EXPERIMENTAL EPIDEMIOLOGY

Abstract
In this paper we have described the first part of an experimental study of the epidemiology of mouse typhoid. One set of data has been presented on the basis of which little or no analysis has been attempted. The immediate object has been rather to collect materials than to undertake to account for the phenomena encountered. It is obvious that the factors involved in the inquiry are intricate, but it is believed that they are not necessarily or all beyond disentanglement. About 500 mice in all have been studied in an experimental village, brought together in increments among a population in which mouse typhoid experimentally induced was prevailing. The results have been presented according to two phenomena; namely, mortality or death rate, and bacillus carriage rate. The material does not lend itself to consideration according to morbidity rates. If it were established that every instance of attack, when not fatal, was attended by carrier production for the bacillus of mouse typhoid, reliable morbidity tables could be constructed.
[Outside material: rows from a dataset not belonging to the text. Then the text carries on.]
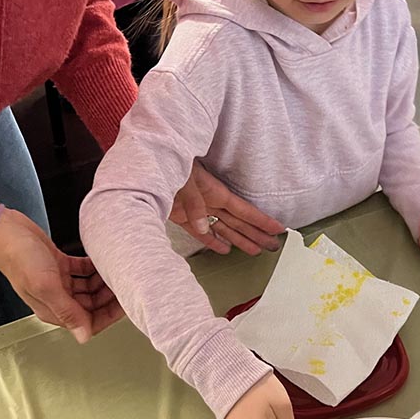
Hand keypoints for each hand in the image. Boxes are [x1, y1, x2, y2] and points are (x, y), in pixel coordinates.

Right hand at [0, 202, 123, 343]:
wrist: (3, 230)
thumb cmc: (20, 257)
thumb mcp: (46, 286)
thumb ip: (68, 311)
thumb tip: (84, 337)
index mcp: (52, 310)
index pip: (88, 322)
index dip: (109, 315)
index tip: (126, 303)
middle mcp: (56, 298)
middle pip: (91, 305)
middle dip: (109, 297)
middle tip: (126, 282)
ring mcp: (57, 281)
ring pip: (88, 288)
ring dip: (102, 281)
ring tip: (117, 269)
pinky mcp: (58, 265)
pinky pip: (82, 270)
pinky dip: (92, 267)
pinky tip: (101, 260)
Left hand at [170, 161, 284, 255]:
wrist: (141, 170)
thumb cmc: (167, 166)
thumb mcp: (185, 180)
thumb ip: (195, 205)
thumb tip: (206, 228)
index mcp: (215, 191)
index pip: (244, 209)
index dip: (261, 220)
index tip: (278, 229)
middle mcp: (210, 202)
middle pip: (238, 222)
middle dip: (255, 234)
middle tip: (273, 247)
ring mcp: (196, 210)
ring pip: (223, 228)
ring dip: (238, 240)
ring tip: (254, 252)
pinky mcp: (181, 217)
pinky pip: (201, 232)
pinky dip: (212, 241)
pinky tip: (224, 250)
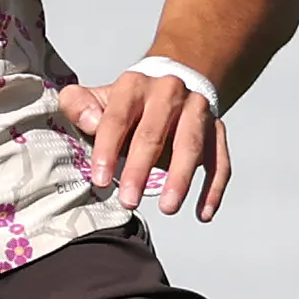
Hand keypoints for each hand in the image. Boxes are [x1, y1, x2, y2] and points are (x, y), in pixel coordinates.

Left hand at [56, 67, 231, 218]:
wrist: (169, 85)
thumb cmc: (126, 104)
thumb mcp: (95, 97)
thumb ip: (79, 105)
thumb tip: (89, 122)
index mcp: (134, 85)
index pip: (118, 117)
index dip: (107, 149)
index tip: (100, 180)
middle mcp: (168, 92)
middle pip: (154, 133)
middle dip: (140, 170)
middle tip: (128, 201)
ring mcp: (196, 110)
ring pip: (191, 146)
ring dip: (180, 178)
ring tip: (168, 208)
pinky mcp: (216, 129)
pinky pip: (219, 160)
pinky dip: (213, 188)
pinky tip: (203, 213)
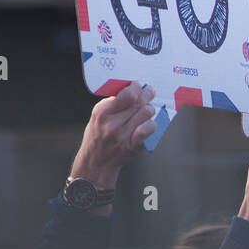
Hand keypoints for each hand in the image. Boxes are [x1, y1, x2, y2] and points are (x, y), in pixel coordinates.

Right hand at [70, 81, 155, 195]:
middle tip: (148, 93)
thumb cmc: (99, 134)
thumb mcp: (99, 115)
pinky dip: (151, 123)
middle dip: (146, 95)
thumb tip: (135, 87)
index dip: (137, 87)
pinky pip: (149, 128)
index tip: (138, 86)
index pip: (128, 94)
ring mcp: (123, 136)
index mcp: (102, 113)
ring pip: (147, 112)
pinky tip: (147, 123)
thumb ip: (114, 102)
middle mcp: (112, 124)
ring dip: (149, 109)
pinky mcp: (133, 146)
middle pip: (140, 101)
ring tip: (145, 110)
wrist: (96, 162)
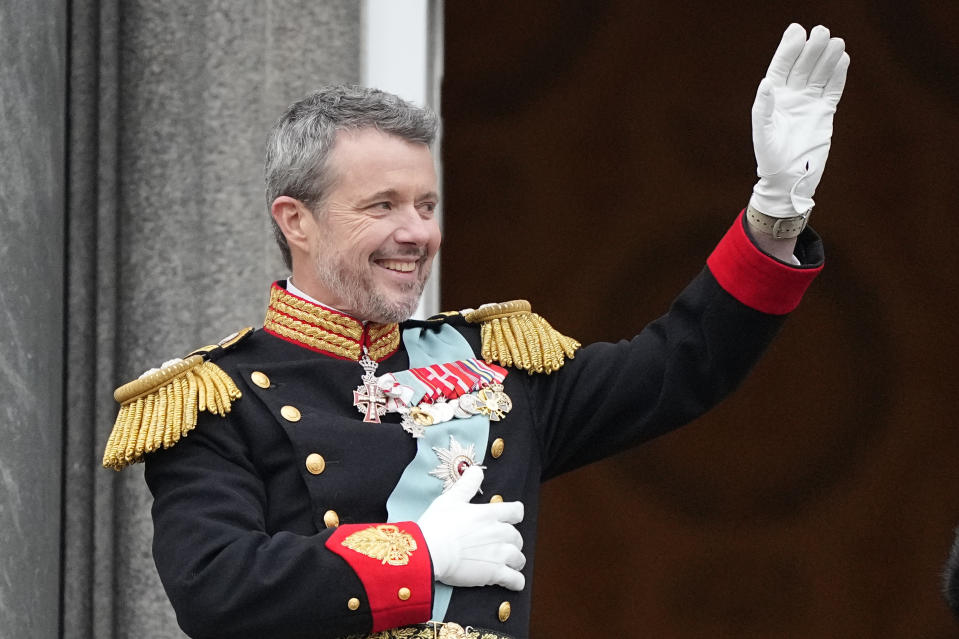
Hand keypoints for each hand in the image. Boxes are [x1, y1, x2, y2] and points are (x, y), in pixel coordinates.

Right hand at [417, 466, 525, 589]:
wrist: (429, 553)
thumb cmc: (437, 525)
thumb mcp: (451, 498)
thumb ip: (467, 484)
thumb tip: (476, 469)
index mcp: (490, 513)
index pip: (515, 511)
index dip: (514, 514)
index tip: (512, 517)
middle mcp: (500, 532)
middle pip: (517, 536)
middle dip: (512, 541)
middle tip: (502, 544)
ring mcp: (500, 554)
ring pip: (519, 557)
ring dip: (515, 560)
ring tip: (508, 563)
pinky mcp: (495, 573)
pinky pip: (515, 579)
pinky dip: (516, 581)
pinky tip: (514, 582)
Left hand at [750, 24, 849, 218]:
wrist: (789, 179)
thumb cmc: (770, 158)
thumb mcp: (763, 134)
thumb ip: (763, 108)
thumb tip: (766, 83)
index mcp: (774, 98)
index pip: (781, 67)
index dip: (788, 49)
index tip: (797, 31)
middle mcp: (791, 96)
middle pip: (803, 66)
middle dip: (811, 48)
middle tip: (821, 31)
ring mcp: (809, 103)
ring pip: (820, 74)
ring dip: (827, 58)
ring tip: (836, 42)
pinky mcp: (824, 113)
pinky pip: (832, 90)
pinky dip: (838, 76)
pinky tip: (843, 60)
In the absence of this certain criterion, the materials here presented can be dealt with only as mortality data. This fact is attended with obvious disadvantages in respect to the epidemiological material assembled regarding infectious disease in man. In spite, however, of the drawbacks, it is already evident that the results obtained by the sort of inquiry here described may come to throw no inconsiderable light on moot problems on the origin, mode of spread, and manner of decline of epidemic diseases in general. The analysis of the strains by selecting single cells and thus establishing substrains has yielded results which may eventually have value in explaining fluctuations in virulence. Among the positive data arising from the experiments with such cultures are, first, that there have been obtained by mechanical means from the ordinary bacteriologically pure culture, single cell strains exhibiting slightly different pathogenic activity, whether administered by mouth or parenterally, and second, that more regular results are obtained with intraperitoneal injections of these strains than with the parent strain. Among the negative results to be recorded are the failures of two single cell strains to incite an epidemic among mice under conditions known to be suitable when the parent strain is used.